For me personally, I use Visual Studio Code with the ElixirLS extension (ElixirLS: Elixir support and debugger - Visual Studio Marketplace). The extension plus features of Visual Studio Code can help somewhat for your (1) and (2) but definitely not what you’re used to with Visual Studio (I presume). But as far as I know, it’s about as good as you’re going to get right now. For (3), ElixirLS will dynamically display type information, but it’s usually way too generic to be useful. I personally shoot for 100% coverage of typespecs (I see almost no reason not to) and then use Dialyzer. Dialyzer is not really a type checker. It’s sort of its own thing, but it’s as close as you’re going to get to help with this.

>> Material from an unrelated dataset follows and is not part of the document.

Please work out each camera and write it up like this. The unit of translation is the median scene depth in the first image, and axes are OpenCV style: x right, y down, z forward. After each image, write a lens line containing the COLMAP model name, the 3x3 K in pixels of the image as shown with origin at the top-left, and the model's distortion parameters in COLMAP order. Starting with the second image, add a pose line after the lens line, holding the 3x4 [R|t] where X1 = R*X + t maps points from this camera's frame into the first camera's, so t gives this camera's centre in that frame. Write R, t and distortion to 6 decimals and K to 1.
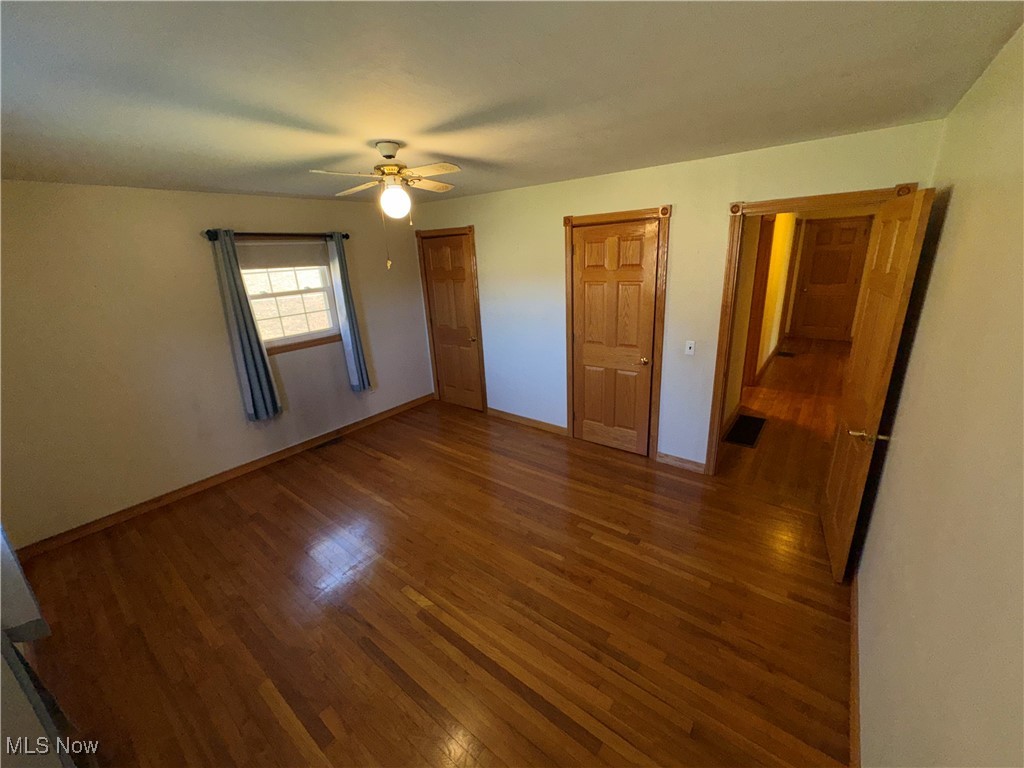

In Elixir, you can accomplish type-driven development, and this is definitely something I strive for. Use structs as much as possible and define @type t() :: ... for them so that you can use that type definition in modules that use your structure, including in the module that defines that struct with __MODULE__.t(). I also heavily use @type definitions to create domain-specific types that help make my code easier to read and understand, while also utilizing Dialyzer.

For the most part, I’d say 95% of code away from I/O and process/message boundaries in Elixir and Erlang does not need to be dynamic. So, I treat if it was statically typed via detailed @spec usage, clear argument names, custom @type definitions, and using Dialyzer.

This is certainly an opinionated stance, but I personally see no other way to write solid code that is easily read and maintained and can onboard new developers.

There is no fundamental reason why an advanced and modern IDE experience doesn’t exist yet. It’s just that Elixir is new and it hasn’t been taken on by somebody.